**Exercises**
1. Can you extract, word for word, everything from "Three kinds of actions after" down to "in the GDPR." in the passage on the EU-U.S. Privacy Shield?
2. Could you condense the paragraph that opens "No, EU-US Privacy Shield is not valid" in the Privacy Shield passage into a short list of its main facts?

Therefore, compliance by the U.S. of EU-U.S. Privacy Shield in accordance with GDPR was in question before the CJEU in the Schrems case for the above-mentioned reasons. Henceforth, an additional data protection safeguard was required in place to transfer data cross-border of EU residents to the U.S. because Schrems II no longer was valid as per the CJEU ruling. 

Significance of CJEU Ruling

The CJEU Ruling had a varied significance which includes long due concerns in relation to the adequacy of protection granted to personal data by the U.S. All the organisations within the EU which are intending to transfer the data to the US or other third world countries are also concerned in respect to legal certainties which become questionable as to which legal basis has to be used for transferring the data to other third countries. 

Is it still valid in the present scenario?

No, EU-US Privacy Shield is not valid in the present scenario and the same was held in the case Data Protection Commissioner v Facebook Ireland Ltd and Maximillian Schrems (also referred to as Schrems II). On July 16,2020, the Court of Justice of the European Union (CJEU) delivered the judgment stating that any businesses which continue using the said scheme would be considered as violating the law. 

GDPR provides a strong level of data protection, therefore, businesses need to keep personal information confidential, and to give data subjects complete control of their personal data. However, the US does not possess such adequacy or a high level of data protection. The government has been given greater powers to get access to the data. Hence, it is invalid on the above-mentioned grounds. Businesses have to seek alternatives in order to keep their businesses running and to keep up with the current pace businesses are heading at. 

What happens next after Schrems II?

After-effects of Schrems II were dealt with in three kinds of actions:

Three kinds of actions after Schrems II


Immediate actions

Mid-term actions

Long-term actions

Immediate actions

  1. One of the instant effects is the invalidation of the EU-U.S. Privacy Shield by CJEU. Companies that were privacy shield certified had to make a complete shift to other mechanisms for transferring the data. So basically, CJEU has dismantled the privacy shield but it is still in existence and U.S. regulators are continuing to administer it and enforce it. To be on the safe side, companies have to adopt a new mechanism to transfer personal data to avoid any legal consequences. 

When GDPR came into play, it was directed that usage of SCCs requires data controllers to conduct assessments on an individual basis to have the same level of data protection as the one provided in the GDPR. 

  1. Companies were asked to create and maintain a database of all the contractual agreements which were related to SCCs. Records were to be maintained for a short period of time, eventually, companies would have to make changes to their SCCs anyway in the future.
  2. For SCCs, newly signed or existing, companies were also directed to conduct “Transfer Impact Assessment” International transfer can be nasty and difficult to trace, therefore, such assessments would cover the nature and scope of transfers and also the potential risks connected thereto. These assessments are going to curb the risks likely to occur in the future.
  3. Advanced steps/clauses were also required to be taken to prevent potential risks which have high chances of breach if not taken seriously. Such potential threats also include technological protections. Therefore, encryption, password protected transfer, etc. are few examples which may be included in SCCs. 
  4. Like SCCs, Binding Corporate Rules (BCRs) should also simultaneously undertake such steps to comply with the new scenario in the data protection field.

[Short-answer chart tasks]
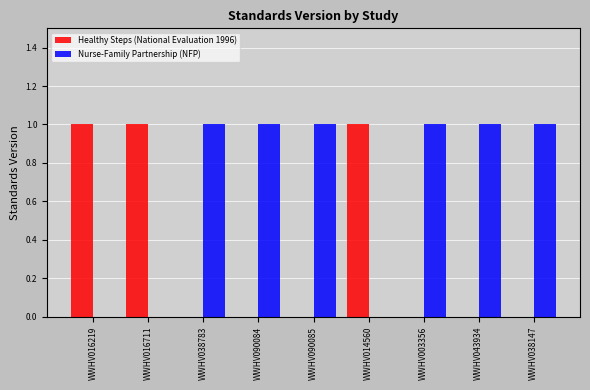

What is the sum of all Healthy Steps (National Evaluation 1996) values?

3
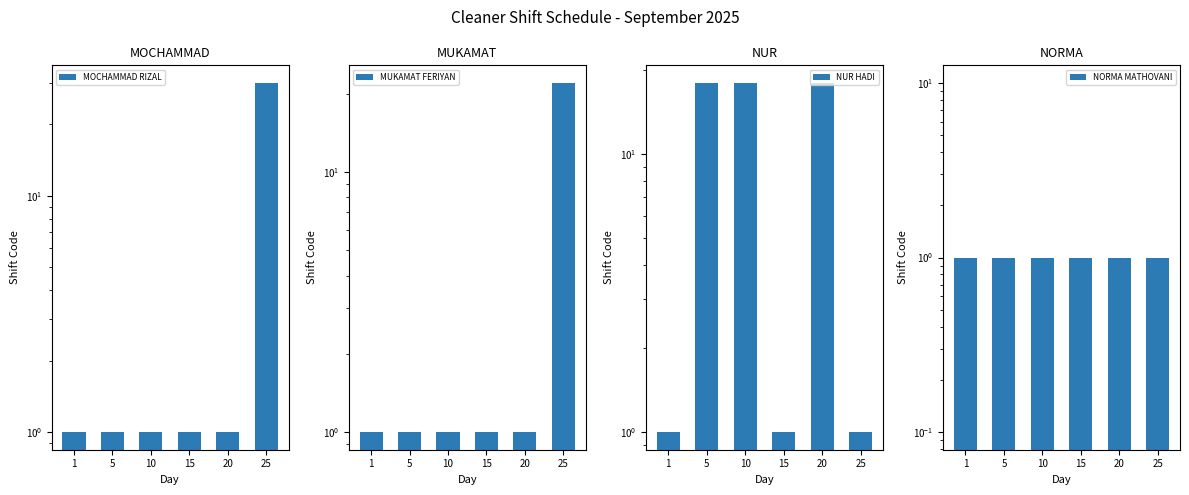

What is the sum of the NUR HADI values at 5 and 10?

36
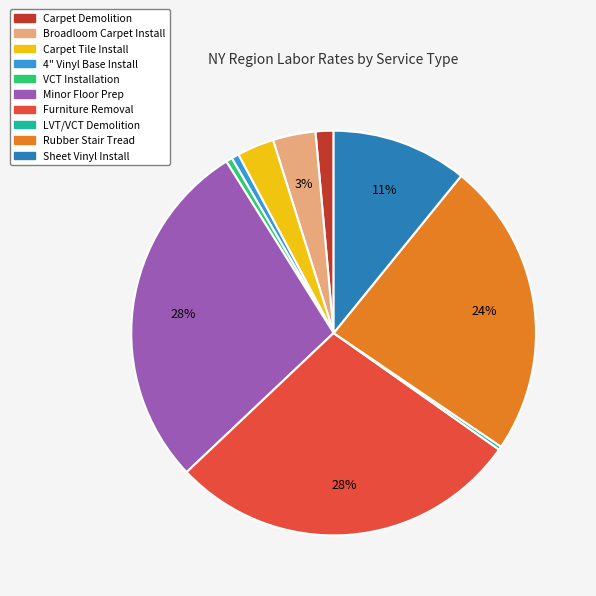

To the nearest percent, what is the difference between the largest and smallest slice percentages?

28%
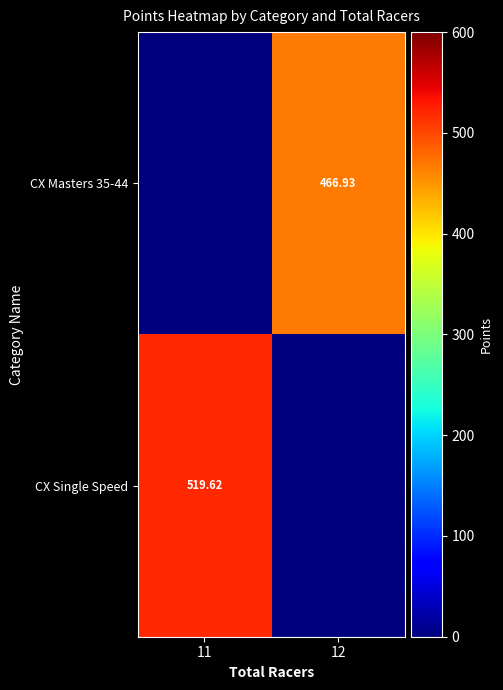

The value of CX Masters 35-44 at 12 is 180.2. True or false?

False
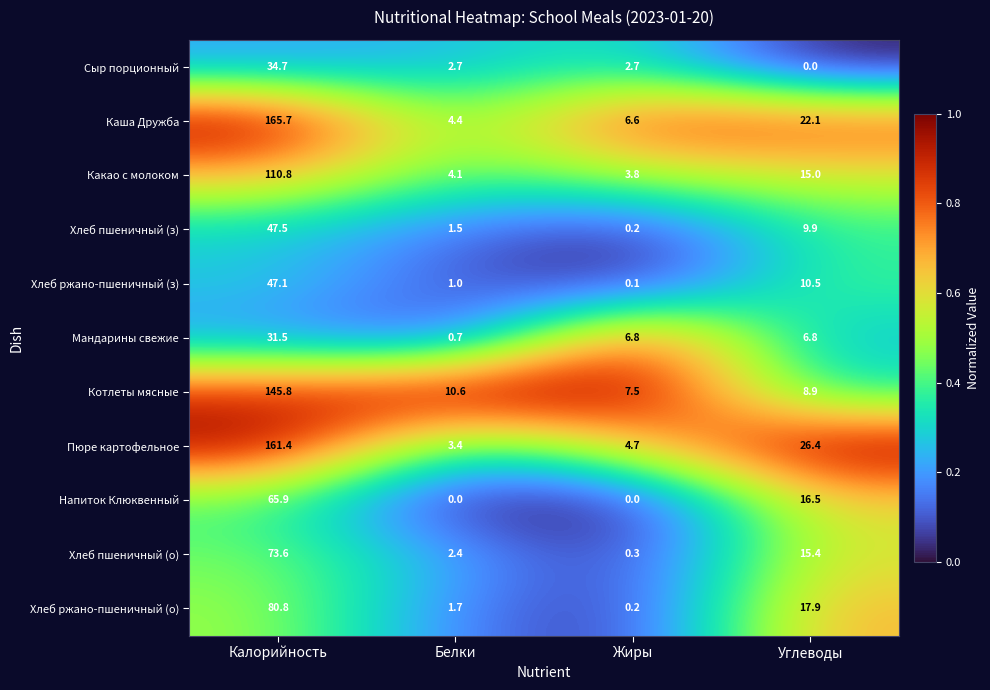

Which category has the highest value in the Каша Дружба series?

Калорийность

**Numbered answers**
1.
Three kinds of actions after Schrems II


Immediate actions

Mid-term actions

Long-term actions

Immediate actions

  1. One of the instant effects is the invalidation of the EU-U.S. Privacy Shield by CJEU. Companies that were privacy shield certified had to make a complete shift to other mechanisms for transferring the data. So basically, CJEU has dismantled the privacy shield but it is still in existence and U.S. regulators are continuing to administer it and enforce it. To be on the safe side, companies have to adopt a new mechanism to transfer personal data to avoid any legal consequences. 

When GDPR came into play, it was directed that usage of SCCs requires data controllers to conduct assessments on an individual basis to have the same level of data protection as the one provided in the GDPR.

2.
- The EU-US Privacy Shield is not valid at present.
- This was held in Data Protection Commissioner v Facebook Ireland Ltd and Maximillian Schrems (Schrems II).
- The Court of Justice of the European Union (CJEU) delivered the judgment on July 16, 2020.
- Businesses that keep using the scheme would be considered to be violating the law.